Mr Lloyd continued: “When we separate the department of education and make it its own authority, educational authority, then you have control of your budget, then the minister or the executive director, or whoever is in charge at that time, can operate according to your own schedules.

"Nobody is saying that you just have a run of the muck, be accountable, you have responsibility, you have control of your own schedule, your own paradigms, your own budgets, you now can execute with responsibility and proficiency and efficiency in a manner that the system deserves.

“You see what happened with Hurricane Dorian. You need to be able to respond on a dime, with an educational assessment, and you need to be able to do it without having to go through all of the bureaucracy that now obtains in the Public Service. Given that authority you'll be able to do it.

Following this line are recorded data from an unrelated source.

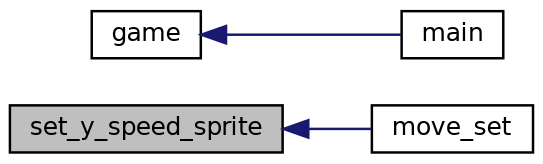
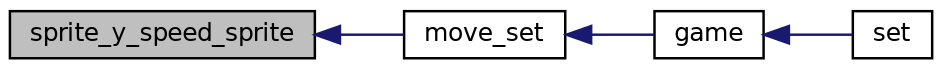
  digraph {
    rankdir=LR
    node [color=black fillcolor=white fontname=Helvetica fontsize=10 shape=record style=filled]
    edge [color=midnightblue dir=back fontname=Helvetica fontsize=10 labelfontname=Helvetica labelfontsize=10 style=solid]
-   n1 [fillcolor=grey75 fontcolor=black height=0.2 label=set_y_speed_sprite width=0.4]
+   n1 [fillcolor=grey75 fontcolor=black height=0.2 label=sprite_y_speed_sprite width=0.4]
    n2 [height=0.2 label=move_set width=0.4]
    n3 [height=0.2 label=game width=0.4]
-   n4 [height=0.2 label=main width=0.4]
+   n4 [height=0.2 label=set width=0.4]
    n1 -> n2
+   n2 -> n3
    n3 -> n4
  }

“Of course, I know that some educators and some people who are in the ministry may say, Oh, well, you know, we leave the public service, we're going to lose all of our benefits. No, they all can be imported into that new authority. You’ll lose absolutely nothing. What you do gain is efficiency, proficiency and a dynamism to respond as needed when needed for the benefit of your clients who happen to be students and their families.

“You leave the Ministry of Education, as it is; the ministry regulator responsible for the governing in terms of policies, regulations, so on. But the executive management of education, I say, respectfully, an authority,” Mr Lloyd said.